Prompt 1:
According to the Senate tributes excerpt, in what year was Percy Mockler first elected to the Legislative Assembly of New Brunswick?
Prompt 2:
Reproduce the Senate tributes excerpt from "Honourable senators, I" up to and including "on April 14, 2024.".

Document extract:
═══

Your departure will be a great loss for the National Finance Committee, and I, personally, will really miss you because you have been a mentor to me on many occasions.

In closing, Senator Mockler, you will leave an indelible mark through your dedication, community involvement and sense of duty.

My dear friend Percy, thank you for your friendship and mentoring. Take care of yourself, your wife Suzanne, your four children and seven grandchildren. Happy retirement.

Hon. Yonah Martin (Deputy Leader of the Opposition) [ - ]

Honourable senators, I rise today to pay tribute to a cherished friend, esteemed colleague and truly remarkable individual, the Honourable Senator Percy Mockler, as he prepares to take his official retirement from the Senate of Canada on April 14, 2024.

Prior to the Senate, Percy Mockler was a widely respected political leader as a member of the Legislative Assembly of New Brunswick, having first been elected in 1982 as the youngest MLA in New Brunswick. He served as Minister responsible for La Francophonie and Minister responsible for Service New Brunswick, to name two of the many leadership roles he has held.

Most of us know him for his public life and service as a Senate colleague, but we also know him to be very passionate about many other organizations and issues, working behind the scenes to help causes near and dear to his heart. He has received numerous awards and accolades, most deserving of his selfless service and great big heart.

═══

Dataset content:

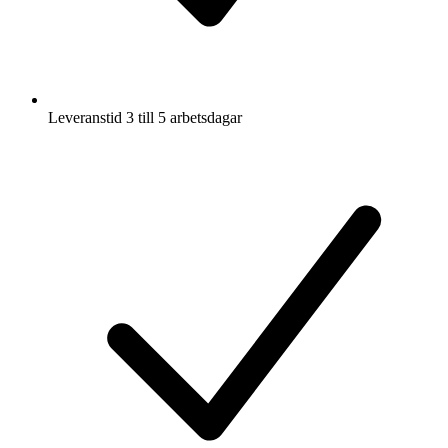
Leveranstid 3 till 5 arbetsdagar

═══

Exercise output 1:
1982

Exercise output 2:
Honourable senators, I rise today to pay tribute to a cherished friend, esteemed colleague and truly remarkable individual, the Honourable Senator Percy Mockler, as he prepares to take his official retirement from the Senate of Canada on April 14, 2024.